Atkan Chatkan is one of those films that set out with noble intention but actually have no clue how to go about it. The aim is to celebrate the underdog, and a spirit to win against all odds. Amateurish execution comes in the way, and rags-to-riches cliches tend to fill the frames whenever the narrative runs out of imagination (which is often).
This is the story of Guddu (Lydian Nadhaswaram), a boy of about 10 or 11, who works at a tea stall. Guddu has a passion for music, and is gifted too. He can strike up rhythm and create sounds out of nothing, and without an instrument. Guddu will soon meet a likeminded bunch of street kids, who can make music out of just about anything. Guddu realises his secret musical dream could become a reality if he manages to form a band with the other kids. They name the band Atkan Chatkan.
AT A GLANCE
- Starring: Lydian Nadhaswaram, Yash Rane, Sachin Chaudhary, Tamanna Dipak, Ayesha Vindhara
- Directed by: Shiv Hare
- Rating: * * (two stars)
There’s a standard picture of struggle for Guddu at home, too. He lives with an alcoholic father (Amitriyaan) and his mother left them before he gathered senses. When the principal of a local music school gets the band of urchins to enter a high-profile music contest, it is an opportunity for Guddu and the group to change their lives forever and for the better.

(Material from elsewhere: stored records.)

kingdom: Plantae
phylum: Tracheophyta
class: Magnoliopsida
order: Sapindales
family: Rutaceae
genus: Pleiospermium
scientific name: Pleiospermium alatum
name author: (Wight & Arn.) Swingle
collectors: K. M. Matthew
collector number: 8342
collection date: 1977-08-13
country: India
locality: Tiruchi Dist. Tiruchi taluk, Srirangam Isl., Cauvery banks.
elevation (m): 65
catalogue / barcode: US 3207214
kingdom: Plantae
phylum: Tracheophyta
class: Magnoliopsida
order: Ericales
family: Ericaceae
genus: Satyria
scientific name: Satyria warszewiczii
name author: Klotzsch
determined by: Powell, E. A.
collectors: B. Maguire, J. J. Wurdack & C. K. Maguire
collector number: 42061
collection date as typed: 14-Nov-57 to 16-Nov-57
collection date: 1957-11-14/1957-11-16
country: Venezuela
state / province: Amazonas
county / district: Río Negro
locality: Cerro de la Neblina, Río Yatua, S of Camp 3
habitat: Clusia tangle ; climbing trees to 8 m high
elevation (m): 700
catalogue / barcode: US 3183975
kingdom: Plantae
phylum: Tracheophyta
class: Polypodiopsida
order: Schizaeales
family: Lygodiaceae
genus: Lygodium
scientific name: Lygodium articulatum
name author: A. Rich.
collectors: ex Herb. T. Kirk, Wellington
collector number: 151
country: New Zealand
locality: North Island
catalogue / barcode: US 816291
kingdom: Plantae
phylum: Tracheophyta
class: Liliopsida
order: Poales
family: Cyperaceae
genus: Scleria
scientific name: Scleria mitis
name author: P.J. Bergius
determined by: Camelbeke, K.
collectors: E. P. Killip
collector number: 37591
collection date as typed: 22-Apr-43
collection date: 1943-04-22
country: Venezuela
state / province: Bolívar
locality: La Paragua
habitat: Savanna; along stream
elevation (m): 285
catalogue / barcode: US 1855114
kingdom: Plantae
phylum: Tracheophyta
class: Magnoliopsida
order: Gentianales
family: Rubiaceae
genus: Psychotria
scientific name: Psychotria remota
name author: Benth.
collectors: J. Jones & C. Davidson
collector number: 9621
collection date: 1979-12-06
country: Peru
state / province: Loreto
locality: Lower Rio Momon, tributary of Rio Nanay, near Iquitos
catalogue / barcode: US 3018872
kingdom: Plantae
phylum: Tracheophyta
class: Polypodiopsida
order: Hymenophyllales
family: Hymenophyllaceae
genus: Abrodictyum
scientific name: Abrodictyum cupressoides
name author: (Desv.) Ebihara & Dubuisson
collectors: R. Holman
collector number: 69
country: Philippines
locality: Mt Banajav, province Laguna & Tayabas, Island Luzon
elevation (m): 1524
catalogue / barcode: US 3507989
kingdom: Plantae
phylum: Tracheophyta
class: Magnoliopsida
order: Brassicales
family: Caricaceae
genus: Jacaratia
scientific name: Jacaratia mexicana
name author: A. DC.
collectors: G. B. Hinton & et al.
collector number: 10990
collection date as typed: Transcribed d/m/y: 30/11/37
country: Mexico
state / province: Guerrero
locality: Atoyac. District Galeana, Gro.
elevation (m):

Director Shiv Hare and co-writer Aadesh Rathi have tried incorporating Slumdog Millionaire vibes in their screenplay, to define Guddu’s happy-go-lucky street life that comes with the expected quota of exuberance and angst. Unfortunately, Hare lacks Danny Boyle’s storytelling skills. Also, too many subplots are stuffed into the narrative, which only makes the film incoherent. Ironically, the film is presented by AR Rahman who had won his two Oscars for Slumdog Millionaire.
Atkan Chatkan is a musical drama, so music plays a vital role in pushing the narrative. Master percussionist Sivamani shoulders the job of composing the film’s tunes, and he has lined up a star-studded playback cast that includes Amitabh Bachchan and Sonu Nigam. The finale performance that Guddu and group put up at the contest is vintage Sivamani, blending percussion magnificence with interesting vocal quirks.
In a film that, in the best of sequences, is mediocre in terms of writing and direction, music could have been a high point. Sadly for Sivamani, the lackluster storytelling affects the use of songs in the film, too.
The young band of streetside musical geniuses is adequately acted out by Lydian Nadhaswaram and his fellow child artistes (Yash Rane, Sachin Chaudhary, Tamanna Dipak, Ayesha Vindhara), though a lot of hamming goes on in the name emoting by some of the grown-up cast members. Goes without saying, it does not help a film that struggles to finds its rhythm all along.